+++ Document segment +++
Reviving Calaway...by Frank Elliott

Since its debut in 1982, Calaway Park faced often insurmountable obstacles to become Canada’s largest—
and longest-lasting—amusement park in the West. 
By Frank Elliott

At first glance, Calaway Park’s location outside Calgary, Alberta—Canada’s fastest-growing city—would seem ideal. The city and the park both sit in the foothills of the stunning Canadian Rocky Mountains, gateway to the Canadian West, and both are within a 90-minute drive of Banff National Park and beautiful Lake Louise.

The aura of the not-so-long-ago Canadian Wild West is still vibrant in the region, with the historical coal-mining village of Canmore open to the public and the Calgary Stampede, a world-famous extravaganza that draws a million visitors each summer, also nearby. For those with sporting interests, Calgary is the hot-air-ballooning capital of Canada, and it is home to an NHL hockey team, a CFL football team, and a AAA baseball team. But while all this activity certainly entices visitors to the area, it also presents challenges for an attraction like Calaway Park. Factor into the equation that as the park was competing for business it was also struggling to carve a niche in a country without an amusement park tradition, and Calaway’s success story becomes even more remarkable.
+++ Information shown +++
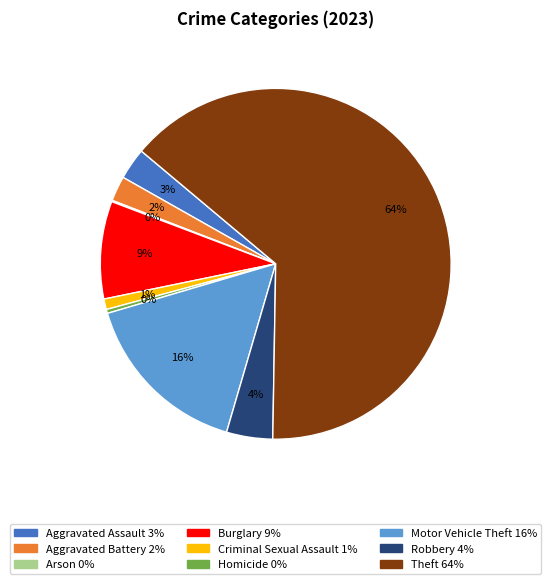

True or false: Aggravated Assault accounts for 3% of the total.

True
+++
— List of tasks —
- 1) Answer each question from the Calaway Park article, one answer per line.
(a) In what year did Calaway Park debut?
(b) How many visitors does the Calgary Stampede draw each summer?
(c) For what activity is Calgary called the capital of Canada?
- 2) According to the Calaway Park article, why is the park's success story especially remarkable? Answer in one to three sentences.
- 3) Reproduce word for word the part of the Calaway Park article starting at "At first glance, Calaway" and ending at "beautiful Lake Louise.".

— Answers per task —
- 1)
(a) 1982
(b) A million
(c) Hot-air ballooning

- 2) The many nearby attractions that bring visitors to the area also make things harder for a park like Calaway. While competing with them for business, the park was also trying to carve a niche in a country without an amusement park tradition.

- 3)
At first glance, Calaway Park’s location outside Calgary, Alberta—Canada’s fastest-growing city—would seem ideal. The city and the park both sit in the foothills of the stunning Canadian Rocky Mountains, gateway to the Canadian West, and both are within a 90-minute drive of Banff National Park and beautiful Lake Louise.